§ Work item
With the pictures omitted, repeat exactly the lines below starting with the line that has "critical numbers and" and going on through the line that has "Stephan Arndt".

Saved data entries
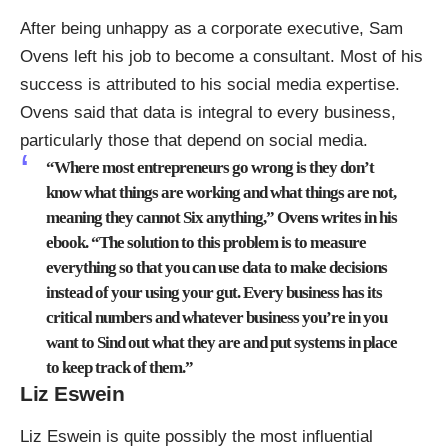
After being unhappy as a corporate executive,
Sam
Ovens left his job to become a consultant
. Most of his
success is attributed to his social media expertise.
Ovens said that data is integral to every business,
particularly those that depend on social media.
“Where most entrepreneurs go wrong is they don’t
know what things are working and what things are not,
meaning they cannot Six anything,” Ovens writes in his
ebook. “The solution to this problem is to measure
everything so that you can use data to make decisions
instead of your using your gut. Every business has its
critical numbers and whatever business you’re in you
want to Sind out what they are and put systems in place
to keep track of them.”
Liz Eswein
Liz Eswein is quite possibly the most influential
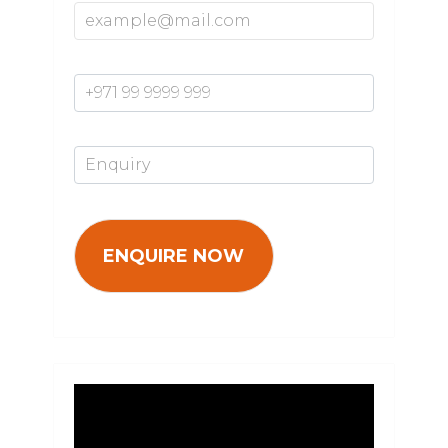
Mobile Number*
Enquiry*
Video
Player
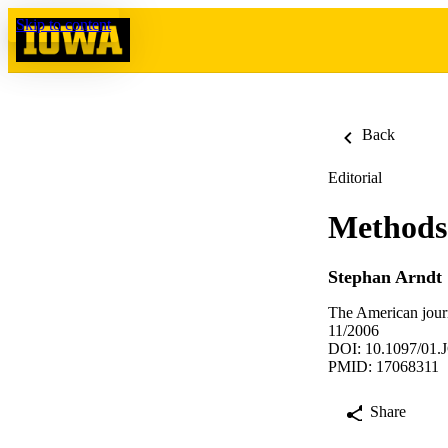
Skip to content
Back
Editorial
Methods 
Stephan Arndt
The American journ
11/2006
DOI: 10.1097/01.
PMID: 17068311
Share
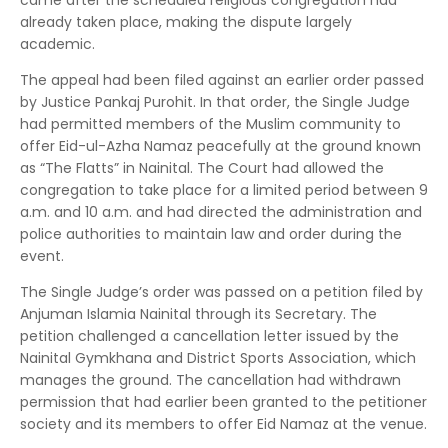
came after the scheduled religious congregation had
already taken place, making the dispute largely
academic.
The appeal had been filed against an earlier order passed
by Justice Pankaj Purohit. In that order, the Single Judge
had permitted members of the Muslim community to
offer Eid-ul-Azha Namaz peacefully at the ground known
as “The Flatts” in Nainital. The Court had allowed the
congregation to take place for a limited period between 9
a.m. and 10 a.m. and had directed the administration and
police authorities to maintain law and order during the
event.
The Single Judge’s order was passed on a petition filed by
Anjuman Islamia Nainital through its Secretary. The
petition challenged a cancellation letter issued by the
Nainital Gymkhana and District Sports Association, which
manages the ground. The cancellation had withdrawn
permission that had earlier been granted to the petitioner
society and its members to offer Eid Namaz at the venue.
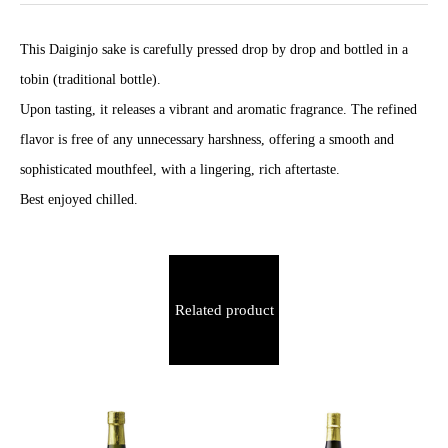
This Daiginjo sake is carefully pressed drop by drop and bottled in a
tobin (traditional bottle).
Upon tasting, it releases a vibrant and aromatic fragrance. The refined
flavor is free of any unnecessary harshness, offering a smooth and
sophisticated mouthfeel, with a lingering, rich aftertaste.
Best enjoyed chilled.
Related product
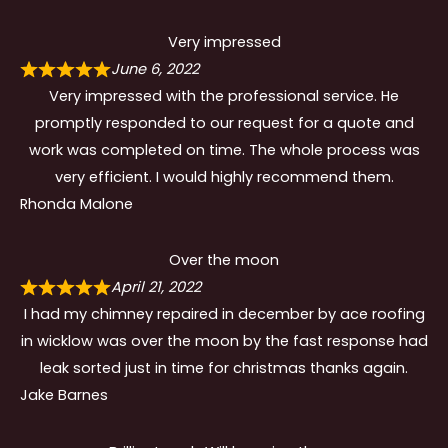
Very impressed
June 6, 2022
Very impressed with the professional service. He
promptly responded to our request for a quote and
work was completed on time. The whole process was
very efficient. I would highly recommend them.
Rhonda Malone
Over the moon
April 21, 2022
I had my chimney repaired in december by ace roofing
in wicklow was over the moon by the fast response had
leak sorted just in time for christmas thanks again.
Jake Barnes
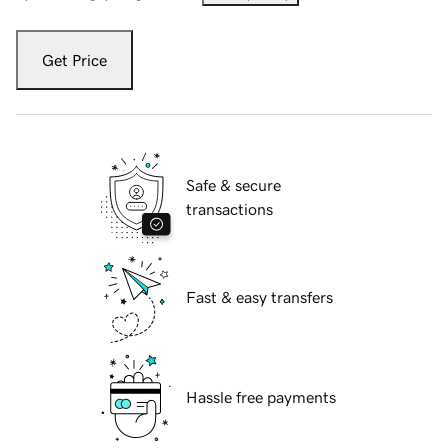
Get Price
Safe & secure
transactions
Fast & easy transfers
Hassle free payments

§ Solved problem
critical numbers and whatever business you’re in you
want to Sind out what they are and put systems in place
to keep track of them.”
Liz Eswein
Liz Eswein is quite possibly the most influential
Mobile Number*
Enquiry*
Video
Player
Skip to content
Back
Editorial
Methods 
Stephan Arndt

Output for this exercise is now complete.